Jaring Desainer Berbakat, PDI Pejuangan Kaltim Gelar Penjurian Fatmawati Trophy 2026

Jaring Desainer Berbakat, PDI Pejuangan Kaltim Gelar Penjurian Fatmawati Trophy 2026

Share
Share

Samarinda, Detiktoday.com – Dewan Pimpinan Daerah (DPD) PDI Perjuangan Kalimantan Timur menggelar penjurian kompetisi desain kebaya dan kerudung “Fatmawati Trophy 2026”, Rabu (17/6). 

Ajang berskala nasional ini diselenggarakan untuk memperingati 103 tahun kelahiran Ibu Bangsa, Fatmawati Soekarno, sekaligus menjadi panggung bagi desainer lokal untuk unjuk gigi.

Proses penjurian berlangsung secara tertutup guna menjamin penilaian yang objektif, profesional, dan independen. Dewan juri yang terlibat terdiri dari perancang busana (fashion designer), pemerhati budaya, serta pengurus DPD PDI Perjuangan Kaltim. Mereka bertugas menyaring karya terbaik yang akan mewakili Benua Etam ke tingkat nasional.

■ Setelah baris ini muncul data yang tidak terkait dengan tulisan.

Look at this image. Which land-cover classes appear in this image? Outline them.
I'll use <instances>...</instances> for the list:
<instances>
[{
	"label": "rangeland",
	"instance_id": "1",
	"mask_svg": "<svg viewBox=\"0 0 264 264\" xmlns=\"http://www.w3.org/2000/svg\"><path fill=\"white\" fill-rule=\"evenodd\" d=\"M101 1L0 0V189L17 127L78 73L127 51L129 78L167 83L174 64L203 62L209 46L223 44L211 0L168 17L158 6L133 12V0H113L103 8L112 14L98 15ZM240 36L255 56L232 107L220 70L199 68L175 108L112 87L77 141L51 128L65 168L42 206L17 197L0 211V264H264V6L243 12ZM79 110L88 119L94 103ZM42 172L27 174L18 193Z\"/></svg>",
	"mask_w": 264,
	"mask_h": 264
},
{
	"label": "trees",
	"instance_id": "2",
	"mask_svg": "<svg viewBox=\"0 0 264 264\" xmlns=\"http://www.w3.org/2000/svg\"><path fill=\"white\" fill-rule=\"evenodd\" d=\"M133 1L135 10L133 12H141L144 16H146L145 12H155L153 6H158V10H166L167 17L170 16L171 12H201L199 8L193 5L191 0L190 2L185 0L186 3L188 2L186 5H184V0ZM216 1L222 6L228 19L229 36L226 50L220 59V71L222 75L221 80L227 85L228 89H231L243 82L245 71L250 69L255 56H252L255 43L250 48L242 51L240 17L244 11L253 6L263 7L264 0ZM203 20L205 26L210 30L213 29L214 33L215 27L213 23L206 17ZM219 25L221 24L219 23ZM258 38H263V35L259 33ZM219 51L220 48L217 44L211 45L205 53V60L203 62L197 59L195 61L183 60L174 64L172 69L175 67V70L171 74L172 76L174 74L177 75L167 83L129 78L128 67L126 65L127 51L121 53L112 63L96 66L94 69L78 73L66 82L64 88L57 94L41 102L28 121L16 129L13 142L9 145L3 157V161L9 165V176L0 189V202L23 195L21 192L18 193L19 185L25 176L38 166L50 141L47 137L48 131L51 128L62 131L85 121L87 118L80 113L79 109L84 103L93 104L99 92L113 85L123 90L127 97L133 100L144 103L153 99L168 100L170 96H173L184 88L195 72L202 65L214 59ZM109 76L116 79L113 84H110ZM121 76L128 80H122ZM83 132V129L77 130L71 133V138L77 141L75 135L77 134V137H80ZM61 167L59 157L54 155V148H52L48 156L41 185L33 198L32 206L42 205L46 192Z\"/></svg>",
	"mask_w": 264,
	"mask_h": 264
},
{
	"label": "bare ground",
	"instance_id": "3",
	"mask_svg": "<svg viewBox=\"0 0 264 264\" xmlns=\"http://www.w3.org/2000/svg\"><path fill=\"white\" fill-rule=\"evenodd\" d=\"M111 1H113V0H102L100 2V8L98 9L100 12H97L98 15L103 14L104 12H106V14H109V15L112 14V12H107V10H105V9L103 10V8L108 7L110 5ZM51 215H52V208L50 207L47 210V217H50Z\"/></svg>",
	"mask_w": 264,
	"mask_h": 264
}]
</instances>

Baca: Kisah Unik Ganjar Pranowo di Masa Kecilnya untuk Membantu Ibu

Sekretaris DPD PDI Perjuangan Kaltim, Ananda Emira Moeis, menyampaikan apresiasi tinggi atas kreativitas para peserta. Menurutnya, kompetisi ini dirancang sebagai wadah nyata bagi perancang busana daerah untuk mengangkat potensi wastra (kain tradisional) khas Kaltim.

“Kami ingin memberikan wadah bagi para desainer untuk menunjukkan potensinya dalam membuat karya wastra yang bisa mengharumkan nama daerah,” ujar Ananda, Rabu (17/6/2026).

Ananda menambahkan, corak batik dan tenun Kaltim memiliki keragaman yang luar biasa dan sangat kompetitif di tingkat nasional.

“Ada yang terinspirasi dari kawasan pesisir, pedalaman, hingga corak keraton. Setiap daerah punya ciri khas berbeda. Lewat ajang ini, kami pun jadi belajar banyak hal baru,” imbuhnya.

Sementara itu, perancang busana yang bertindak sebagai juri, Anas Maghfur, menjelaskan bahwa penilaian berfokus pada empat aspek utama:

1. Inovasi

2. Kreativitas

3. Orisinalitas

4. Kualitas desain

Baca: Mengenal Sosok Ganjar Pranowo. Keluarga, Tempat Bersandar

Anas menekankan, tantangan terbesar bagi para peserta adalah merancang kebaya dan kerudung yang terinspirasi dari sosok Fatmawati—sang penjahit Bendera Merah Putih—namun tetap relevan dengan zaman. Peserta dituntut menghadirkan kesan modern tanpa menanggalkan identitas lokal.

“Ini kali pertama diselenggarakan dan kami melihat potensi desainer di Kaltim mulai bermunculan. Kebaya tidak boleh selalu terkesan kuno. Melalui wastra khas Kaltim seperti tenun dan batik, busana ini bisa tampil modis sekaligus tetap menjaga kearifan lokal,” jelas Anas.

Dari total delapan finalis yang bertanding, nantinya akan dipilih tiga desainer terbaik untuk melaju ke kompetisi tingkat nasional di Jakarta.